**Extrait choisi**

La société dans laquelle nous vivons repose sur la binarité, l’altérité et la différence. La hiérarchisation du monde et de ses objets est pensée anthropologiquement selon la dichotomie humain/non humain, nature/culture, masculin/féminin et autour de ces catégories s’articulent les rapports de domination et d’exploitation. L’humain exploite le non humain, la culture exploite la nature, le masculin exploite le féminin et la domination de l’un sur l’autre est évidente. En ce qui concerne le masculin/féminin, on est passés de la binarité reconnue par la différence des deux sexes à la domination de par la fonction reproductive des femmes. Les hommes à la guerre, les femmes à la couche. Le début des années 70 marque le début de la maîtrise de la fécondité. C’est une révolution.

En effet, le contrôle de la reproduction des femmes est une pièce maîtresse du patriarcat. Les hommes ne peuvent jamais vraiment être certains de leur descendance. Selon Françoise Héritier, il s’agit là de l’origine de la domination des hommes sur les femmes. Dans le droit civil existe une présomption de paternité qui fait automatiquement du mari le père de votre enfant sans besoin de le justifier. Cela est hérité de la maxime romaine selon laquelle le père est celui que le mariage désigne.

On saisit donc l’importance de la filiation et de ce qu’induit le mariage en terme de descendance. Les femmes permettaient en effet de construire des descendances, des alliances et de consacrer des clans. Ainsi, grâce à la descendance, la construction pérenne d’un héritage, l’accumulation de richesses, l’assurance d’une propriété privée qui sera garantie sur plusieurs générations est rendue possible. Les femmes étaient donc la condition de possibilité des stratégies politiques en tant que ce sont elles qui portent l’enfant et le mettent au monde.

Ainsi, les femmes sont privées de la maîtrise de leur corps par tout un arsenal de dispositions restrictives. L’absence de disposer de son corps est la base d’autres privations et discriminations : mutilations génitales, corsets qui empêchent de courir et de respirer. À cela s’est ajouté les normes et « canons » de beauté. Citons enfin les « privations de savoir » et les discriminations juridiques qui ont nourri les assignations des femmes à résidence au foyer.

Françoise Héritier affirmait dans cet esprit :

“Les femmes ont été assignées à la maternité et au domestique : cette réflexion, au fil des millénaires, a entraîné la domination masculine. Si les  hommes mettaient les enfants dans les femmes, il importait que chaque homme ait à sa disposition une femme pour lui faire les enfants qu’il souhaite avoir. Cela suppose une appropriation du corps des femmes, et comme ce corps donne en plus du plaisir, cela devient important. […] Cette mainmise sur les corps et les destins est assurée, au fil du temps, par des privations (d’accès au savoir et au pouvoir) et par une vision hiérarchique marquée du sceau du mépris et de la condescendance.”

**Consigne**
Dans l'extrait sur le patriarcat, de quelle maxime romaine la présomption de paternité du droit civil est-elle héritée ?

[Éléments issus d'une source de données]
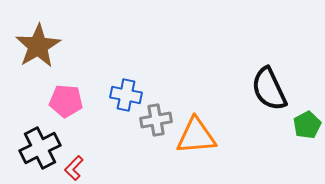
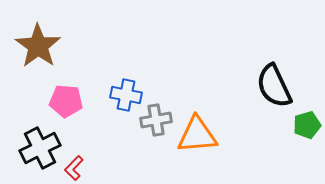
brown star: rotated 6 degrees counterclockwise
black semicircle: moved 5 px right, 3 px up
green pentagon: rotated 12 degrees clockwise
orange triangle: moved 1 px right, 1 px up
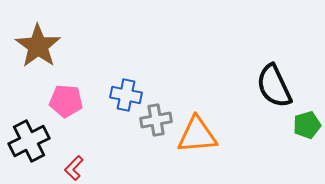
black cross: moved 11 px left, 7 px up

**Réponse complète**
Elle est héritée de la maxime selon laquelle le père est celui que le mariage désigne.